Born in England in 1951, I studied Art History at the University of Essex but continued to follow an interest in poetry while a student. I gave up writing poetry in the early 1970s after it became obvious that I had nothing to say that had not been said better a thousand times before by far more competent writers. From 1974 I followed an international business career that was to continue until 1999, but also revived my interest in poetry during that time, becoming co-editor of the Hong Kong-based little-magazine Imprint in 1979. This magazine, co-edited with Terry Boyce and Hélène Li, published four issues before folding in 1981. Shearsman was then founded as a solo venture, starting with the unused manuscripts left over from the Imprint project, with everything being typed on an IBM Selectric typewriter and printed on a Gestetner machine. The magazine was in a vertical A4 format and, at its largest, ran to 100 pages. For a list of all writers published by Shearsman in its first series, please click here. In its early days Shearsman also benefitted from the assistance of three contributing editors: Carol Bergé in New York, Michael Bullock in Vancouver, and John Levy in Tucson. Sadly, only John Levy is still with us.

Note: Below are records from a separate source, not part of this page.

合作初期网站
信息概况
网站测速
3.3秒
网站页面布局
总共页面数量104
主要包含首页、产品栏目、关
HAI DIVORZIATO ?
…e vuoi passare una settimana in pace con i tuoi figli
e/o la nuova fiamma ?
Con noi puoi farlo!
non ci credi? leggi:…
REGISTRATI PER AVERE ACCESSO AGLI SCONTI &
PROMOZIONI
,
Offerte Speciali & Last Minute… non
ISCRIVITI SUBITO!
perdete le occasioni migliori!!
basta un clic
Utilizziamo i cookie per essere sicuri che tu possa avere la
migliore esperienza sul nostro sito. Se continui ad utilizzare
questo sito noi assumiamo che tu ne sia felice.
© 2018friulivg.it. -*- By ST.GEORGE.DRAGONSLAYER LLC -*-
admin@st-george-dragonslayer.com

That first series of Shearsman consisted of six journal issues (the contents of which are now available in digitised form at the UK's Poetry Library magazine website, where copyright permits), and two issues which were chapbook collections (issue 4: Martin Anderson, Philip Crick, Gustaf Sobin & Nathaniel Tarn; issue 8: two by David Jaffin), and was edited—with some difficulty—from Kuala Lumpur, Malaysia, where I was then working. A move from Malaysia to the Middle East then rendered further publication impossible, leading to the magazine ceasing publication after the eighth issue and being merged into a new London-based venture called Ninth Decade (subsequently Tenth Decade). Ninth Decade was co-edited with Robert Vas Dias, previously editor of Atlantic Review and Permanent Press, and the late Ian Robinson, editor of Oasis and Oasis Books, both of whom had also reached a point in the development of their respective journals that rendered continued publication difficult. Ninth (later Tenth) Decade continued until 1991 and then folded, after having published fourteen issues. For a list of all writers published by Ninth Decade & Tenth Decade, please click here.
In 1991, Oasis and Shearsman were revived by Ian Robinson and myself, respectively, and in similar A5 formats. Shearsman's format was in fact copied from the successful one initiated by Oasis, with size driven by the weight for postage—as usual, a significant cost factor for a little magazine. Production by now was being achieved through computer-based DTP. From 1991 to 2005 Shearsman published 62 issues in a resolutely minimalist, low-cost format. A list of all the writers who appeared in the first 50 issues of this second series of the magazine may be had by clicking here. The first ten issues of this new series of the magazine are also available in digitised form at the UK Poetry Library, and recent issues may be seen elsewhere on this site. With effect from the double issue 63/64 (Summer 2005), the magazine changed to a book-sized format, running up to 108 pages in length, and appearing twice yearly in April and October. Some (but not all) of the contents of these book-length issues also appears on this website.
In terms of the magazine's position with regard to contemporary poetry, there is a clear inclination towards the more exploratory end of the current spectrum. Notwithstanding this, however, quality work of a more conservative kind will always be considered seriously, provided that the work is well-written. What I do not like at all is sloppy writing of any kind; I always look for some rigour in the work, although I will be more forgiving of failure in this regard if the writer is trying to push out the boundaries. I tend to like mixing work from both ends of the spectrum in the magazine, and firmly believe that good writing can, and should, cohabit with other forms of good writing, regardless of the aesthetic that drives it.